There is one thing I had ignored though. Forgiveness is the hardest thing any person could do. For Ann ( real name withheld) , forgiveness was never the way to get over her pain and anger. The kind of anger she had however would destroy her.
Ann had failed to forgive her father. She had a deep seated hatred for him. Everyone around Ann knew how much she loathed her father. Any memory of him, any mention of him would always throw her into a frenzy.
We all knew her father had abandoned her and she had never quite received any love from her mother. Every time her mother saw Ann, she said she looked exactly like her dad and she could never accept her because just by looking at her daughter, she would re live the misery she went through with Ann’s dad.
This made Ann angrier. How did she look like her father? She could not accept that.

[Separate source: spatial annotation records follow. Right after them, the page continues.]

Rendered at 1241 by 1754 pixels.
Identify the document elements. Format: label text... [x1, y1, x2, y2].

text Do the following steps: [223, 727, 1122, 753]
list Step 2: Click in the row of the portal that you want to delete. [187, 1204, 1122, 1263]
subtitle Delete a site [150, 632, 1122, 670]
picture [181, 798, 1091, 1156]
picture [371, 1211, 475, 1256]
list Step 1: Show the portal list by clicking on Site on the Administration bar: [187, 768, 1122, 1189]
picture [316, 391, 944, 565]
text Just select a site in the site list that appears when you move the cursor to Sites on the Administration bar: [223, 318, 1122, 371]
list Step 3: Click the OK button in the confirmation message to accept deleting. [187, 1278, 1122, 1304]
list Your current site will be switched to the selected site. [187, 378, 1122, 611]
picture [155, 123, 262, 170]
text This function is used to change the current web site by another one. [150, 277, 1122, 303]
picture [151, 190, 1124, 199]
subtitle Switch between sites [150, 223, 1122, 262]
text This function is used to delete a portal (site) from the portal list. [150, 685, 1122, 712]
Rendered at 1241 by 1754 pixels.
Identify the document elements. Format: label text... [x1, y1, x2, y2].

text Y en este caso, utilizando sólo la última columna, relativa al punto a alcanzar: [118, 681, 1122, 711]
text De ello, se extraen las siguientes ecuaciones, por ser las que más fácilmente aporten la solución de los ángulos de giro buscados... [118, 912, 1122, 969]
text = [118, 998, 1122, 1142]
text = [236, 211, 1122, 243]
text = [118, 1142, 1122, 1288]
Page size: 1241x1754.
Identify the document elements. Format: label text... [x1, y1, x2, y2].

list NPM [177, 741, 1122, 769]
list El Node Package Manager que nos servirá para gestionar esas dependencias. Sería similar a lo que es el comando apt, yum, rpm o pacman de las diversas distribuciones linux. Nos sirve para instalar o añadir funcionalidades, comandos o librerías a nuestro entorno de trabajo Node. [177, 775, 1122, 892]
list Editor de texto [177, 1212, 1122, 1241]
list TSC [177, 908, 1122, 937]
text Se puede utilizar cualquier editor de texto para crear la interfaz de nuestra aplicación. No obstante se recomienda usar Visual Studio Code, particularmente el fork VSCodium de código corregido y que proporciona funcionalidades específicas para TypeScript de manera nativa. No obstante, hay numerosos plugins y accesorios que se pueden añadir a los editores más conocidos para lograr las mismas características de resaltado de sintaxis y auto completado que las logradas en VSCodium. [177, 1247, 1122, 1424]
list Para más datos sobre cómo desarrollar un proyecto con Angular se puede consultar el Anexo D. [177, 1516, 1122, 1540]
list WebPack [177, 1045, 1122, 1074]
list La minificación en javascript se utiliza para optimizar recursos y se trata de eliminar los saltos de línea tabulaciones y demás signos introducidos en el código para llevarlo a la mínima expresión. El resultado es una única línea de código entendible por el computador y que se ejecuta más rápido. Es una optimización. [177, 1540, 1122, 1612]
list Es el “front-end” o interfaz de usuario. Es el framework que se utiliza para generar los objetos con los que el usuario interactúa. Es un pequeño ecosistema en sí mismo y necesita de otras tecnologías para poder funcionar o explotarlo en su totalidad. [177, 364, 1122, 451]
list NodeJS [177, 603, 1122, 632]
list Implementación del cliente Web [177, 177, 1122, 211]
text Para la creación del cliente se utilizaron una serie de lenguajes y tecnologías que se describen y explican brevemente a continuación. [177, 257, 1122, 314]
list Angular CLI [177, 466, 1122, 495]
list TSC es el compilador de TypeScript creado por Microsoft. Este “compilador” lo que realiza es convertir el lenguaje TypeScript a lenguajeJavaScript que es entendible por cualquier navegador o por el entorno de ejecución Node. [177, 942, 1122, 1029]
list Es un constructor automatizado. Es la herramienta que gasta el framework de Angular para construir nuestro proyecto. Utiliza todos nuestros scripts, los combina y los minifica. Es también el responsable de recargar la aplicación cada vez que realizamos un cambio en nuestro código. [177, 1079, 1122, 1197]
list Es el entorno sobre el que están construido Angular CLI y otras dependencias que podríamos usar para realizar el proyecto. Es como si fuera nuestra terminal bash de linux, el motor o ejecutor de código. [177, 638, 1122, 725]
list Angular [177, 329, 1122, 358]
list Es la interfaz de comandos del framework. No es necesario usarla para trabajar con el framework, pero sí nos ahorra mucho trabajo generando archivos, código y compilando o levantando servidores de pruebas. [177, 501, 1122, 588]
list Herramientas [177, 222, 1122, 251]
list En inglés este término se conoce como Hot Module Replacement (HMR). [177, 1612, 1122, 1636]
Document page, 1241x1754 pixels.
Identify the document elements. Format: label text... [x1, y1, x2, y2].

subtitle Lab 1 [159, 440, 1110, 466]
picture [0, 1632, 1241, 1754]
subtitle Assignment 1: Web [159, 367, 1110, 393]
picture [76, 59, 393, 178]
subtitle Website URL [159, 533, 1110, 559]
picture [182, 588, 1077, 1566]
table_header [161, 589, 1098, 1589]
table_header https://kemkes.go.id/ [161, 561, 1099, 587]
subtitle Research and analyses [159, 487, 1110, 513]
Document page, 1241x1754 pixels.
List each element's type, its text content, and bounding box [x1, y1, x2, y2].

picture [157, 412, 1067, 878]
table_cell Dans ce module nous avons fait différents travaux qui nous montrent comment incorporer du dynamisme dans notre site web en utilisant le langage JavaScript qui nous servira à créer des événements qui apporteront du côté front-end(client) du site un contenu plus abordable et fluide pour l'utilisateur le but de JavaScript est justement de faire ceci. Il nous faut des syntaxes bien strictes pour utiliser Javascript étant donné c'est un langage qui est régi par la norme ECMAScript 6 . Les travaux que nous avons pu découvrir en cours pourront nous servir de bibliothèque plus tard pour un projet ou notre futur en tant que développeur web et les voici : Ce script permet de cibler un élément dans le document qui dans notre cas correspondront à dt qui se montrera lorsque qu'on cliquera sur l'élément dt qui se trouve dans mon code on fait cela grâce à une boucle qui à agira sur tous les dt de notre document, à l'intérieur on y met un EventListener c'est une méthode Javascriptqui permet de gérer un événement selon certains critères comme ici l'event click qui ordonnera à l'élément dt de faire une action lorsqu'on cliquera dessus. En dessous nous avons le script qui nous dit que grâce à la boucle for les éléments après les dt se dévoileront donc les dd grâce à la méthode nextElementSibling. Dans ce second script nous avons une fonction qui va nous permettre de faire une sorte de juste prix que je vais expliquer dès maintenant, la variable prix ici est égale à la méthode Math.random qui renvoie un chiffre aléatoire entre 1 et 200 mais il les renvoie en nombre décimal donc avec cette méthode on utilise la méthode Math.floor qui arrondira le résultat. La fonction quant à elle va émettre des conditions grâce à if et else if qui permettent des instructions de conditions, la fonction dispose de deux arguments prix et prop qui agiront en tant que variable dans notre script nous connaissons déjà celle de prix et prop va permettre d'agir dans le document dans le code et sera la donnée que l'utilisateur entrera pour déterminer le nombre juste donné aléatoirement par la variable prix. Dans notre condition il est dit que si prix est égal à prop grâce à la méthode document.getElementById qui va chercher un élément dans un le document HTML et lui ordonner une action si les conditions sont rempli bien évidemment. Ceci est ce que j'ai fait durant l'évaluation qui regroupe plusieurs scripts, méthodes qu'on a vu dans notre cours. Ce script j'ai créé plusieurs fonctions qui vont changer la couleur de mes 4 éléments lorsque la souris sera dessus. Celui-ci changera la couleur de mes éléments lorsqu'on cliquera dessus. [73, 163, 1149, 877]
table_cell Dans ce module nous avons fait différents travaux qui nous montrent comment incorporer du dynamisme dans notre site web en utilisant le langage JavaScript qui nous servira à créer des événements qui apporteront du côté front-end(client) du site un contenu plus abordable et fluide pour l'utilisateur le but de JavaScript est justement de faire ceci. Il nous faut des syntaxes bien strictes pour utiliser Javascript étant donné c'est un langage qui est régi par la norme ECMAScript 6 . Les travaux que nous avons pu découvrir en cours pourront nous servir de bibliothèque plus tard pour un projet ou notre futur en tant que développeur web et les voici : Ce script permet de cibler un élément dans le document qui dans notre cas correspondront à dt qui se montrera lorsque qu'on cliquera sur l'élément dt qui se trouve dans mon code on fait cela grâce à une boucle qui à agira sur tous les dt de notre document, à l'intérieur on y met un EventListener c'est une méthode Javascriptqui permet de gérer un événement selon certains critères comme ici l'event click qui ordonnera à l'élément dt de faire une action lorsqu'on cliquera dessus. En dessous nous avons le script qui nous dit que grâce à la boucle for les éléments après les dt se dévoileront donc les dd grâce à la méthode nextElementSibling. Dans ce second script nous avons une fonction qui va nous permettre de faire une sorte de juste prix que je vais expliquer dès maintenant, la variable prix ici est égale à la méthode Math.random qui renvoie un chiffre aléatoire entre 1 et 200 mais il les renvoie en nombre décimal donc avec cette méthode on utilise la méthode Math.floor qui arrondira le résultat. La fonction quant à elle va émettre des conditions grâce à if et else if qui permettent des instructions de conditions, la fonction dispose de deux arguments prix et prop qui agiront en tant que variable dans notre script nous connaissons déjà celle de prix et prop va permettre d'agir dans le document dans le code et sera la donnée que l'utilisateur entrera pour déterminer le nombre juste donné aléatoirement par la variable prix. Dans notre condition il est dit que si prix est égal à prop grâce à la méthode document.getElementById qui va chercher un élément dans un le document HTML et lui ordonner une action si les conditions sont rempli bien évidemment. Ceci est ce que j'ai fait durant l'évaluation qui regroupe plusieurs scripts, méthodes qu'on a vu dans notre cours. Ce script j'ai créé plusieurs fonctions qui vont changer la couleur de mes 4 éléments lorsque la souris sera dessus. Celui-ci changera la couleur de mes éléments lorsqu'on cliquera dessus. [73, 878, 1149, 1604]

Ann’s mother was too absent from her daughter’s life so she even failed to notice that Ann hated her dad probably more than her mother ever could hate him. There were many times I tried to get Ann to talk about her father, to try to forgive him but it always seemed to threaten our friendship whenever I did.
“You do not understand because you are not in my shoes. No matter how much I try, I can never forgive that man.” She would always say to me.
Later, Ann finally opened up to me. It was after a very long time of course. She finally told me how she had looked for her father despite his absence. She said she regretted looking for him because when she begged for his love and acceptance, he offered love in a very twisted way.He had raped her. Not only had he taken her innocence but he had shattered her pride, her heart and her trust.
“How can I start to forgive him?” she asked me while gritting her teeth.
I understood that I knew so little all along and I didn’t know how I could ever stand the thought of being raped by my own father. No matter how much I had thought I would always be willing to forgive, I finally accepted the fact that it was never easy to let go, forgive and very impossible to forget.